About this exercise: On every line of the listing, check for "image"; copy the lines that have it.

Data segment:
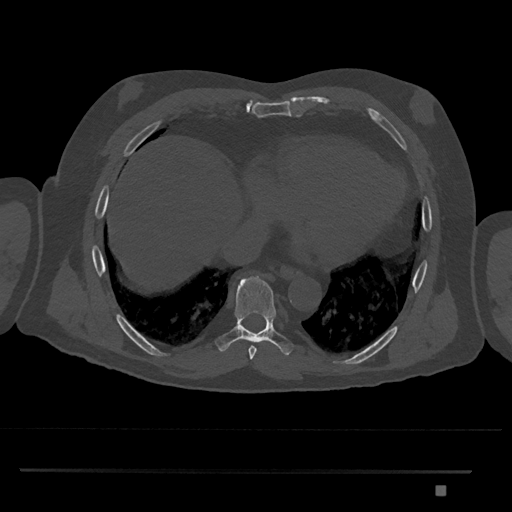
CT including the spine, one axial slice. Slice 1117 of 1134 in the series (ordered by position). Reconstruction kernel Br40s/3. 120 kVp. Bone window (W 1800 / L 400 HU). 0.5 mm slice thickness. 512 × 512 image matrix. Patient: male, 65 years. Case-level facts recorded for this patient, not image findings: primary cancer: prostate.
Structures marked on this image (semi-automatic segmentation, software-assisted and operator-edited):
- T8 vertebra: bounding box [x1, y1, x2, y2] px = [215, 276, 294, 356]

Solved problem:
CT including the spine, one axial slice. Slice 1117 of 1134 in the series (ordered by position). Reconstruction kernel Br40s/3. 120 kVp. Bone window (W 1800 / L 400 HU). 0.5 mm slice thickness. 512 × 512 image matrix. Patient: male, 65 years. Case-level facts recorded for this patient, not image findings: primary cancer: prostate.
Structures marked on this image (semi-automatic segmentation, software-assisted and operator-edited):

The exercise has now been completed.